## Exercise text

-*-*-

Running parallel to the contemporary art exhibition was another 'trail', 'Uncomfortable Truths: Traces of the Trade' (20 February-31 December 2007), which singled out some twenty-five items from the permanent collection for selective reinterpretation in connection to the slave trade. These included items made to store goods such as sugar, coffee and tobacco, those with representations of black servants or imagery used to promote the cause of abolition and a few African objects made of precious metals. If the museum is poor in terms of objects that obviously represent slavery, this modest display demonstrated how easily one might connect thousands of its objects to the economics of the slave trade. As with Shonibare and Wilson's works, the discomfort we experience in considering these connections is in proportion to the enjoyment we receive from looking at these exquisite things.

-*-*-

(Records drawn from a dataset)
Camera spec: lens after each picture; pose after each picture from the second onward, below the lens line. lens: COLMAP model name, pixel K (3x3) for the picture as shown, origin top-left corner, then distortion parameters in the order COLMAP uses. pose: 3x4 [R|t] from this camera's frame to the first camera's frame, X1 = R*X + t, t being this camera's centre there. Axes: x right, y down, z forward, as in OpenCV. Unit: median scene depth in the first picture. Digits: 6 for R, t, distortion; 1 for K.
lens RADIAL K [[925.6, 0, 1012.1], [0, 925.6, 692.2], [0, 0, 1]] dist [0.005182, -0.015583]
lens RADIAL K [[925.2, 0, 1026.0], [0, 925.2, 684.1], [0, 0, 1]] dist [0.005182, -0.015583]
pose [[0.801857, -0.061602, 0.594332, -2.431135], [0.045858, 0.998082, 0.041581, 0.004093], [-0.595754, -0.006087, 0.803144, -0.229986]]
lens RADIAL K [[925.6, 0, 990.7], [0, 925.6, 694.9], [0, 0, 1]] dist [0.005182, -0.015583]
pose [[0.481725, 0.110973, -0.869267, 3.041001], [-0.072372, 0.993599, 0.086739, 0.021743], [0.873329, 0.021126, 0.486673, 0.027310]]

-*-*-

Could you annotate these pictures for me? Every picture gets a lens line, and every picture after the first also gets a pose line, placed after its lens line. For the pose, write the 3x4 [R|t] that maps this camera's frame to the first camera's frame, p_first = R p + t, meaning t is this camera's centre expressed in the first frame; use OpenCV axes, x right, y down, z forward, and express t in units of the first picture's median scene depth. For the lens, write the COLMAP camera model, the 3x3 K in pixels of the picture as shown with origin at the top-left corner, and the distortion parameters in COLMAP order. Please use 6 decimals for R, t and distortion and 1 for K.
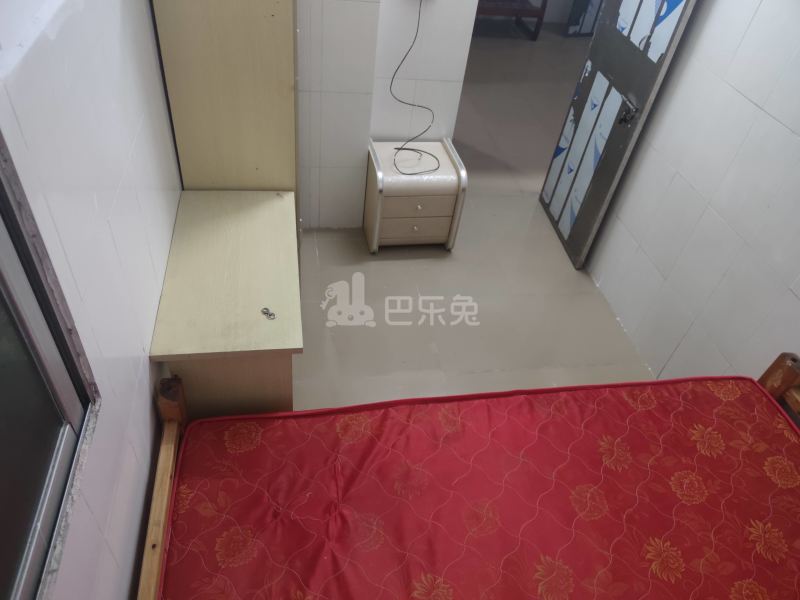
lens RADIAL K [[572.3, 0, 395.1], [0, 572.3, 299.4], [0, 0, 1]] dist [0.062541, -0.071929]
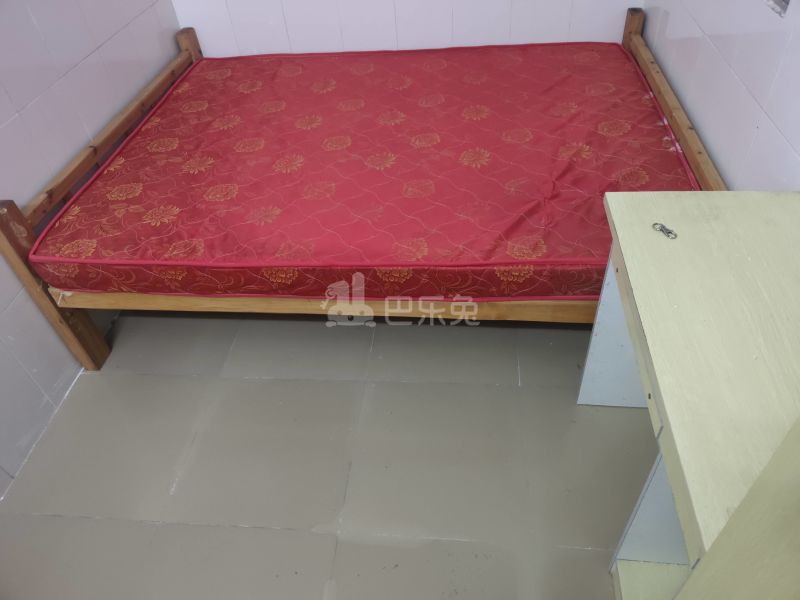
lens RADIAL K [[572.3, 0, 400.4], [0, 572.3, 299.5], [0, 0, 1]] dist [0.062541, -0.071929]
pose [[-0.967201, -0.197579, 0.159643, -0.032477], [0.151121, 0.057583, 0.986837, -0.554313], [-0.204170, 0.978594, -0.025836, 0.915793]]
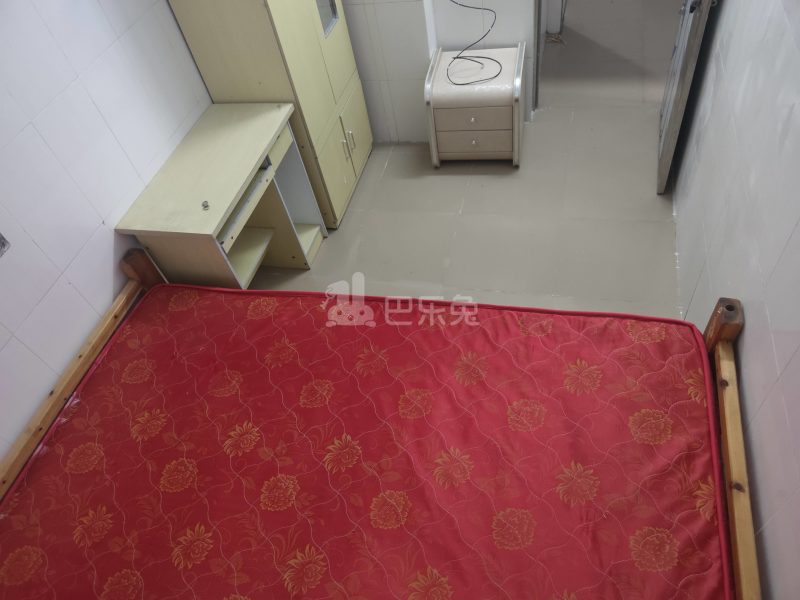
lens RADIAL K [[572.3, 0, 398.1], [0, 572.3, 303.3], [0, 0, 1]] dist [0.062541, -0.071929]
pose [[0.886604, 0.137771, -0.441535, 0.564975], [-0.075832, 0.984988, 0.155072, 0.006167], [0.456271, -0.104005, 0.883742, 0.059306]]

-*-*-

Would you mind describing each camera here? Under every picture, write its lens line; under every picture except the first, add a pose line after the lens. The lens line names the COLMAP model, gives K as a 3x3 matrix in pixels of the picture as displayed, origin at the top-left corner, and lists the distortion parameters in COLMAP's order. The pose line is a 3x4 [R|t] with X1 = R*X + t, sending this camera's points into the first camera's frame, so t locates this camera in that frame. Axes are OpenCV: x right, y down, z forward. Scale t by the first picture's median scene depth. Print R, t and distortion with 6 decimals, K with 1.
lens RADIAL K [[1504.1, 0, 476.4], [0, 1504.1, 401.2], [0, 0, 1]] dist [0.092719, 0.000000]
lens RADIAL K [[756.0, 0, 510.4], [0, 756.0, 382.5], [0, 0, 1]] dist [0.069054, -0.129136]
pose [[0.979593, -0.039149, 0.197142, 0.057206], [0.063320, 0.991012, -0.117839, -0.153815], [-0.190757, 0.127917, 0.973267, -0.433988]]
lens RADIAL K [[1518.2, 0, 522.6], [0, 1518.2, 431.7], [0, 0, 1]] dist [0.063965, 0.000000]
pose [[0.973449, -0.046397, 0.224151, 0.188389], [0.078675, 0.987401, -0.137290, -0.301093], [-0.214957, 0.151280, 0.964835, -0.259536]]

-*-*-

## Questions
A – Answer these questions from the exhibition passage:
(i) Over what dates did 'Uncomfortable Truths: Traces of the Trade' run?
(ii) About how many items from the permanent collection did it single out?
(iii) According to the final sentence, the discomfort we experience is in proportion to what?
B – Transcribe the part of the exhibition passage that opens with the words "Running parallel to" and closes with "these exquisite things.".

## Solutions
A –
(i) 20 February-31 December 2007
(ii) Some twenty-five
(iii) The enjoyment we receive from looking at these exquisite things

B –
Running parallel to the contemporary art exhibition was another 'trail', 'Uncomfortable Truths: Traces of the Trade' (20 February-31 December 2007), which singled out some twenty-five items from the permanent collection for selective reinterpretation in connection to the slave trade. These included items made to store goods such as sugar, coffee and tobacco, those with representations of black servants or imagery used to promote the cause of abolition and a few African objects made of precious metals. If the museum is poor in terms of objects that obviously represent slavery, this modest display demonstrated how easily one might connect thousands of its objects to the economics of the slave trade. As with Shonibare and Wilson's works, the discomfort we experience in considering these connections is in proportion to the enjoyment we receive from looking at these exquisite things.